Running terminated unexpectedly without error reported

Hi, all,

I recently encountered a problem: my in.file terminated after only running part of it without any error. The .sta file displays the following information:

===================================================================================
= BAD TERMINATION OF ONE OF YOUR APPLICATION PROCESSES
= PID 9721 RUNNING AT n0108
= EXIT CODE: 134
= CLEANING UP REMAINING PROCESSES
= YOU CAN IGNORE THE BELOW CLEANUP MESSAGES

YOUR APPLICATION TERMINATED WITH THE EXIT STRING: Aborted (signal 6)
This typically refers to a problem with your application.
Please see the FAQ page for debugging suggestions

Does it suggest that there is a problem with my lammps program, that is, there is a problem with lammps compilation? I don’t know much.

Has anyone encountered a similar problem? Welcome to leave a message. Thank you very much!

in.tightpath (5.8 KB)
86485.err (23.4 KB)
tightpath.sta (11.0 KB)

The answer is in the .err file. There you have:

*** Error in `/home1/hangc/lammps/lammps-29Sep2021/src/lmp_mpi': double free or corruption (!prev): 0x000000000437c4c0 ***
*** Error in `/home1/hangc/lammps/lammps-29Sep2021/src/lmp_mpi': double free or corruption (!prev): 0x0000000003993e80 ***

This would be due to a bug in the C++ source code somewhere.
Unfortunately, there is no debug info in this output, so it is not easily possible to identify which part of LAMMPS is causing this.

There is a small chance that the bug has been found and fixed since, so you can try running with the latest LAMMPS version 23 June 2022.

Thank you very much, teacher! I’ll try to use the latest version of lammps to see what will happen.

But I have another problem. During this running, many core.* files have been generated (not seen in other simulation), and total number of neighbors is always zero, so what does this mean?

The core files are a consequence of the bug in the code. You can safely delete them for now.

Nothing.

Unfortunately, even if I used the latest version (2022) of lammps (Intel compilation), the same running termination occurred again…
tightpath (1).sta (11.1 KB)
87906 (1).err (23.4 KB)

OK, I suspected as much, but it is helpful to confirm that the bug is present in the latest sources.

There are three things you can do to help tracking it down.
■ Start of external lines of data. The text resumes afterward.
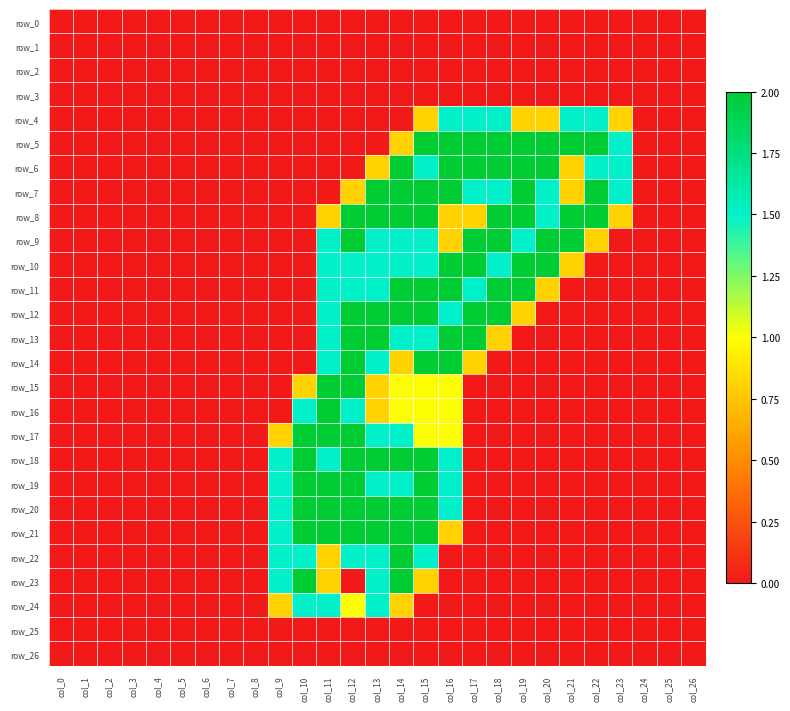

Reading left to right, extract all data points from this chart.

row_0: 0.0	0.0	0.0	0.0	0.0	0.0	0.0	0.0	0.0	0.0	0.0	0.0	0.0	0.0	0.0	0.0	0.0	0.0	0.0	0.0	0.0	0.0	0.0	0.0	0.0	0.0	0.0
row_1: 0.0	0.0	0.0	0.0	0.0	0.0	0.0	0.0	0.0	0.0	0.0	0.0	0.0	0.0	0.0	0.0	0.0	0.0	0.0	0.0	0.0	0.0	0.0	0.0	0.0	0.0	0.0
row_2: 0.0	0.0	0.0	0.0	0.0	0.0	0.0	0.0	0.0	0.0	0.0	0.0	0.0	0.0	0.0	0.0	0.0	0.0	0.0	0.0	0.0	0.0	0.0	0.0	0.0	0.0	0.0
row_3: 0.0	0.0	0.0	0.0	0.0	0.0	0.0	0.0	0.0	0.0	0.0	0.0	0.0	0.0	0.0	0.0	0.0	0.0	0.0	0.0	0.0	0.0	0.0	0.0	0.0	0.0	0.0
row_4: 0.0	0.0	0.0	0.0	0.0	0.0	0.0	0.0	0.0	0.0	0.0	0.0	0.0	0.0	0.0	0.8	1.5	1.5	1.5	0.8	0.8	1.5	1.5	0.8	0.0	0.0	0.0
row_5: 0.0	0.0	0.0	0.0	0.0	0.0	0.0	0.0	0.0	0.0	0.0	0.0	0.0	0.0	0.8	2.0	2.0	2.0	2.0	2.0	2.0	2.0	2.0	1.5	0.0	0.0	0.0
row_6: 0.0	0.0	0.0	0.0	0.0	0.0	0.0	0.0	0.0	0.0	0.0	0.0	0.0	0.8	2.0	1.5	2.0	2.0	2.0	2.0	2.0	0.8	1.5	1.5	0.0	0.0	0.0
row_7: 0.0	0.0	0.0	0.0	0.0	0.0	0.0	0.0	0.0	0.0	0.0	0.0	0.8	2.0	2.0	2.0	2.0	1.5	1.5	2.0	1.5	0.8	2.0	1.5	0.0	0.0	0.0
row_8: 0.0	0.0	0.0	0.0	0.0	0.0	0.0	0.0	0.0	0.0	0.0	0.8	2.0	2.0	2.0	2.0	0.8	0.8	2.0	2.0	1.5	2.0	2.0	0.8	0.0	0.0	0.0
row_9: 0.0	0.0	0.0	0.0	0.0	0.0	0.0	0.0	0.0	0.0	0.0	1.5	2.0	1.5	1.5	1.5	0.8	2.0	2.0	1.5	2.0	2.0	0.8	0.0	0.0	0.0	0.0
row_10: 0.0	0.0	0.0	0.0	0.0	0.0	0.0	0.0	0.0	0.0	0.0	1.5	1.5	1.5	1.5	1.5	2.0	2.0	1.5	2.0	2.0	0.8	0.0	0.0	0.0	0.0	0.0
row_11: 0.0	0.0	0.0	0.0	0.0	0.0	0.0	0.0	0.0	0.0	0.0	1.5	1.5	1.5	2.0	2.0	2.0	1.5	2.0	2.0	0.8	0.0	0.0	0.0	0.0	0.0	0.0
row_12: 0.0	0.0	0.0	0.0	0.0	0.0	0.0	0.0	0.0	0.0	0.0	1.5	2.0	2.0	2.0	2.0	1.5	2.0	2.0	0.8	0.0	0.0	0.0	0.0	0.0	0.0	0.0
row_13: 0.0	0.0	0.0	0.0	0.0	0.0	0.0	0.0	0.0	0.0	0.0	1.5	2.0	2.0	1.5	1.5	2.0	2.0	0.8	0.0	0.0	0.0	0.0	0.0	0.0	0.0	0.0
row_14: 0.0	0.0	0.0	0.0	0.0	0.0	0.0	0.0	0.0	0.0	0.0	1.5	2.0	1.5	0.8	2.0	2.0	0.8	0.0	0.0	0.0	0.0	0.0	0.0	0.0	0.0	0.0
row_15: 0.0	0.0	0.0	0.0	0.0	0.0	0.0	0.0	0.0	0.0	0.8	2.0	2.0	0.8	1.0	1.0	1.0	0.0	0.0	0.0	0.0	0.0	0.0	0.0	0.0	0.0	0.0
row_16: 0.0	0.0	0.0	0.0	0.0	0.0	0.0	0.0	0.0	0.0	1.5	2.0	1.5	0.8	1.0	1.0	1.0	0.0	0.0	0.0	0.0	0.0	0.0	0.0	0.0	0.0	0.0
row_17: 0.0	0.0	0.0	0.0	0.0	0.0	0.0	0.0	0.0	0.8	2.0	2.0	2.0	1.5	1.5	1.0	1.0	0.0	0.0	0.0	0.0	0.0	0.0	0.0	0.0	0.0	0.0
row_18: 0.0	0.0	0.0	0.0	0.0	0.0	0.0	0.0	0.0	1.5	2.0	1.5	2.0	2.0	2.0	2.0	1.5	0.0	0.0	0.0	0.0	0.0	0.0	0.0	0.0	0.0	0.0
row_19: 0.0	0.0	0.0	0.0	0.0	0.0	0.0	0.0	0.0	1.5	2.0	2.0	2.0	1.5	1.5	2.0	1.5	0.0	0.0	0.0	0.0	0.0	0.0	0.0	0.0	0.0	0.0
row_20: 0.0	0.0	0.0	0.0	0.0	0.0	0.0	0.0	0.0	1.5	2.0	2.0	2.0	2.0	2.0	2.0	1.5	0.0	0.0	0.0	0.0	0.0	0.0	0.0	0.0	0.0	0.0
row_21: 0.0	0.0	0.0	0.0	0.0	0.0	0.0	0.0	0.0	1.5	2.0	2.0	2.0	2.0	2.0	2.0	0.8	0.0	0.0	0.0	0.0	0.0	0.0	0.0	0.0	0.0	0.0
row_22: 0.0	0.0	0.0	0.0	0.0	0.0	0.0	0.0	0.0	1.5	1.5	0.8	1.5	1.5	2.0	1.5	0.0	0.0	0.0	0.0	0.0	0.0	0.0	0.0	0.0	0.0	0.0
row_23: 0.0	0.0	0.0	0.0	0.0	0.0	0.0	0.0	0.0	1.5	2.0	0.8	0.0	1.5	2.0	0.8	0.0	0.0	0.0	0.0	0.0	0.0	0.0	0.0	0.0	0.0	0.0
row_24: 0.0	0.0	0.0	0.0	0.0	0.0	0.0	0.0	0.0	0.8	1.5	1.5	1.0	1.5	0.8	0.0	0.0	0.0	0.0	0.0	0.0	0.0	0.0	0.0	0.0	0.0	0.0
row_25: 0.0	0.0	0.0	0.0	0.0	0.0	0.0	0.0	0.0	0.0	0.0	0.0	0.0	0.0	0.0	0.0	0.0	0.0	0.0	0.0	0.0	0.0	0.0	0.0	0.0	0.0	0.0
row_26: 0.0	0.0	0.0	0.0	0.0	0.0	0.0	0.0	0.0	0.0	0.0	0.0	0.0	0.0	0.0	0.0	0.0	0.0	0.0	0.0	0.0	0.0	0.0	0.0	0.0	0.0	0.0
  1. Obtain a stack trace from the crashed executable and provide it. Please see 11.4. Debugging crashes — LAMMPS documentation
    In your case, you can use something like gdb /path/to/lmp_mpi core.### to try obtaining a stack trace from one of the already crashed coredumps. You can use google if you need to learn more details about the gdb command
  2. Obtain a stack trace and memory access error report using valgrind (if that is available on the machine you are running). Again see: 11.4. Debugging crashes — LAMMPS documentation but note that LAMMPS will run very slow when run under valgrind
  3. create and provide an input deck that reproduces the issue with as few atoms as possible and with fewer simulation steps. This doesn’t have to do proper science, just trigger the bug easily and quickly, so that I could do steps 1. and 2. by myself on my development machine and then experiment with various changes to the source code to resolve the issue.

Fortunately, I divided this simulation into two stages (two in. files), and the problem was solved. If I have time, I will consider your suggestions carefully. Thank you very much for your guidance.

Nothing is solved this way. This bug can hit you any time again.
How do you know that your simulation is correct? You may have bypassed the part that makes your simulation crash, but it still can have corrupted data.